Who would have thought that Joe Biden would use his first veto to block a bipartisan proposal that would have protected Americans’ pensions, and prevented pension fund managers from making decisions about climate investment?
The issue is “ESG investing”, which refers to sustainable investing that takes into account environmental, social, and governance factors in order to evaluate an investment’s financial return and overall impact.
Do not let the left fool you. Here, financial ESG returns are less important than the left’s moving-target definitions of “overall effect.”
This insanity has been a problem for me as an investment-minded CFP (Certified Financial Planner) for almost 30 years. Irresponsible factors, which have no upside impact on the potential ROI (return on investment), are a huge disservice to pensioners.
Let’s start by defining the two types.
A defined contribution plan (such as a 401k, or IRA) is a retirement plan where the employer, employee, or both contribute on a regular basis. Participants can set up individual accounts. Benefits are based on the amount credited to these accounts and any investment earnings. Employers match contributions made by employees. Employees can allocate contributions to their individual accounts. However, some companies may choose to invest a certain percentage of corporate contributions in common stock.
Defined benefit plans, on the other hand, promise a specific monthly benefit at retirement. They are generally based upon a formula that takes into account years of service and average earnings. This means that workers who receive pensions do not have any control over how their pension funds will be invested.
Due to high administrative costs and the fact that underfunded pensions are the sole responsibility of the employer, the number of defined-benefit plans has dropped dramatically over the years.
This is a fake case for illustration. Let’s suppose that the super-woke Silicon Valley Bank had a pension. It didn’t. Thank God for bank employees.
According to HeatMap, Silicon Valley Bank was responsible for more than 60% of all community solar financing in the United States.
On its website, the bank boasted about its support for energy storage, hydrogen, and solar companies.
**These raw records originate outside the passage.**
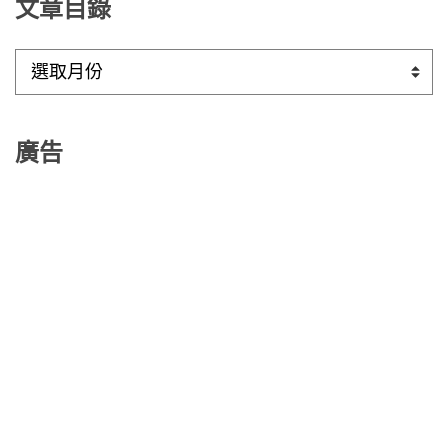
文章目錄
文
章
目
錄
廣告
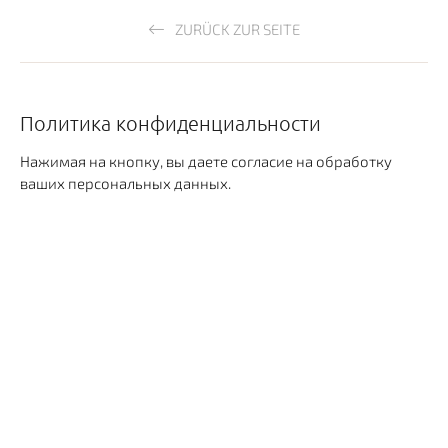
ZURÜCK ZUR SEITE
Политика конфиденциальности
Нажимая на кнопку, вы даете согласие на обработку
ваших персональных данных.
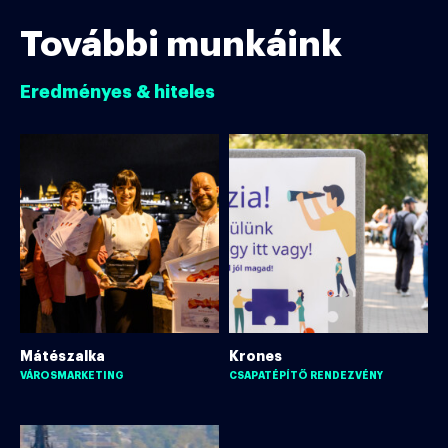
További munkáink
Eredményes & hiteles
Mátészalka
Krones
VÁROSMARKETING
CSAPATÉPÍTŐ RENDEZVÉNY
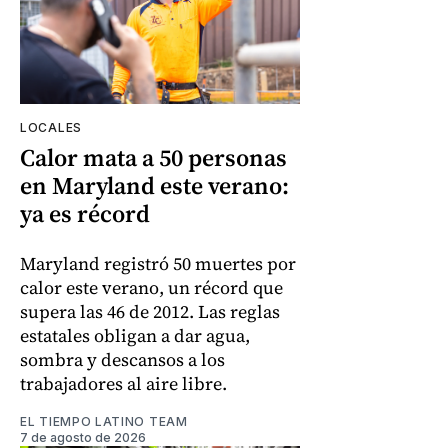
LOCALES
Calor mata a 50 personas
en Maryland este verano:
ya es récord
Maryland registró 50 muertes por
calor este verano, un récord que
supera las 46 de 2012. Las reglas
estatales obligan a dar agua,
sombra y descansos a los
trabajadores al aire libre.
EL TIEMPO LATINO TEAM
7 de agosto de 2026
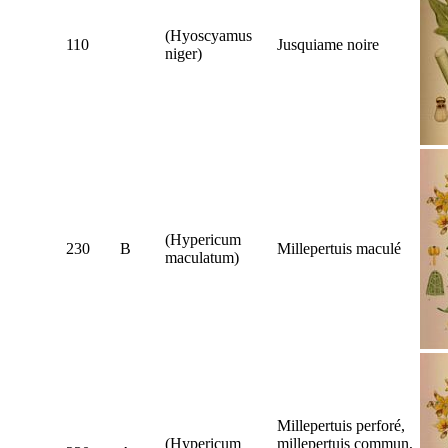
(
Hyoscyamus
110
Jusquiame noire
niger
)
(
Hypericum
230
B
Millepertuis maculé
maculatum
)
Millepertuis perforé,
(
Hypericum
millepertuis commun,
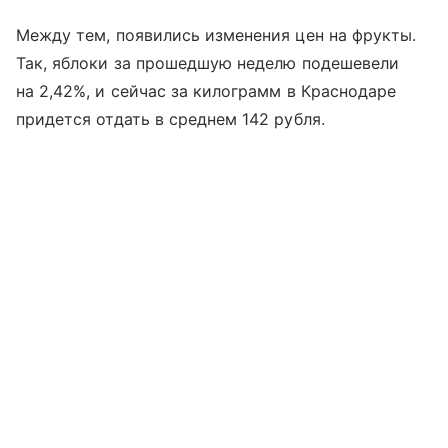
Между тем, появились изменения цен на фрукты.
Так, яблоки за прошедшую неделю подешевели
на 2,42%, и сейчас за килограмм в Краснодаре
придется отдать в среднем 142 рубля.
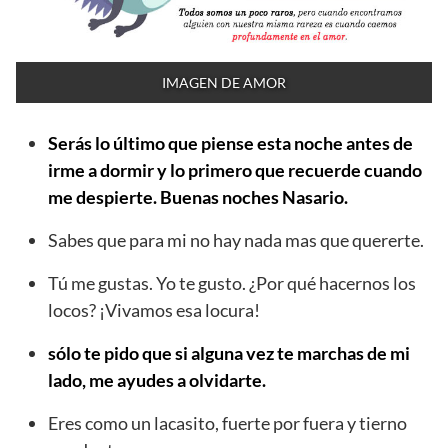
IMAGEN DE AMOR
Serás lo último que piense esta noche antes de
irme a dormir y lo primero que recuerde cuando
me despierte. Buenas noches Nasario.
Sabes que para mi no hay nada mas que quererte.
Tú me gustas. Yo te gusto. ¿Por qué hacernos los
locos? ¡Vivamos esa locura!
sólo te pido que si alguna vez te marchas de mi
lado, me ayudes a olvidarte.
Eres como un lacasito, fuerte por fuera y tierno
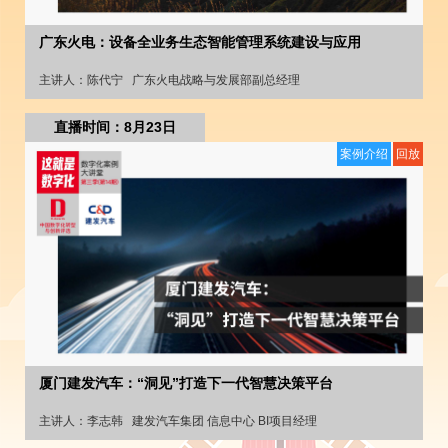
广东火电：设备全业务生态智能管理系统建设与应用
主讲人：
陈代宁
广东火电战略与发展部副总经理
直播时间：8月23日
案例介绍
回放
厦门建发汽车：“洞见”打造下一代智慧决策平台
主讲人：
李志韩
建发汽车集团 信息中心 BI项目经理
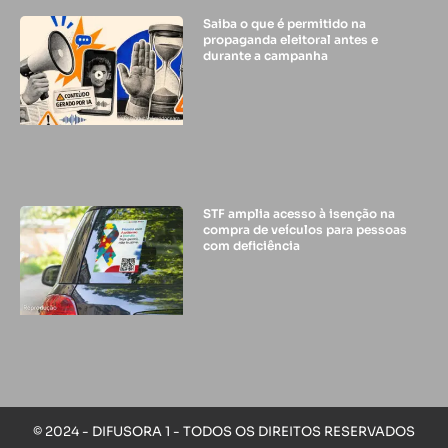
Saiba o que é permitido na
propaganda eleitoral antes e
durante a campanha
STF amplia acesso à isenção na
compra de veículos para pessoas
com deficiência
© 2024 - DIFUSORA 1 - TODOS OS DIREITOS RESERVADOS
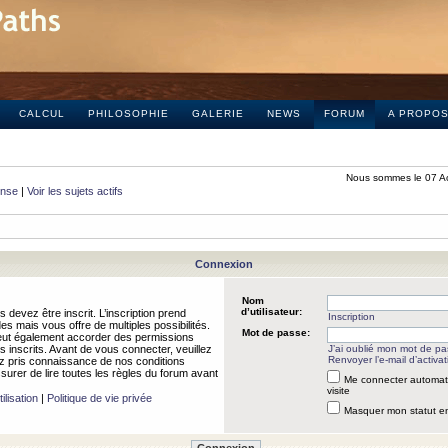
CALCUL
PHILOSOPHIE
GALERIE
NEWS
FORUM
A PROPO
Nous sommes le 07 A
onse
|
Voir les sujets actifs
Connexion
Nom
d’utilisateur:
 devez être inscrit. L’inscription prend
Inscription
 mais vous offre de multiples possibilités.
Mot de passe:
peut également accorder des permissions
rs inscrits. Avant de vous connecter, veuillez
J’ai oublié mon mot de p
Renvoyer l’e-mail d’activat
 pris connaissance de nos conditions
assurer de lire toutes les règles du forum avant
Me connecter automat
visite
ilisation
|
Politique de vie privée
Masquer mon statut en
Sunrun, the largest residential solar company in the country, was provided with more than half a million dollars in revolving credits. Sunrun did not respond by press time to a request for comment.
So it’s not a stretch to suggest that the wokified bank would’ve invested pension funds in a similar fashion.
Yet, Joe Biden astonishingly appears to believe that saddling a pension manager with making ESG decisions as a priority is safer for employees than removing the woke handcuffs, as the bipartisan group of lawmakers proposed.
I just vetoed my first bill. This bill would risk your retirement savings by making it illegal to consider risk factors MAGA House Republicans don’t like. Your plan manager should be able to protect your hard-earned savings — whether Rep. Marjorie Taylor Greene likes it or not.
Earth to Joe: You don’t know who you are or what you’re talking about.
I just vetoed my first bill.
This bill would risk your retirement savings by making it illegal to consider risk factors MAGA House Republicans don’t like.
Your plan manager should be able to protect your hard-earned savings — whether Rep. Marjorie Taylor Greene likes it or not. pic.twitter.com/PxuoJBdEee
— President Biden (@POTUS) March 20, 2023
This is a complete mess of crap.
Biden may lie with no impunity or conscience, but facts are facts. ESG investing arguments ignore or lie about more than just a few investment fundamentals.
It’s fine for an individual to invest based on what he or she likes, but a manager of a defined benefit plan has a fiduciary obligation to make sound investments with the primary goal of ensuring future retirement benefits.
Biden, as is the case with all he touches remains blinded in the darkness of woke.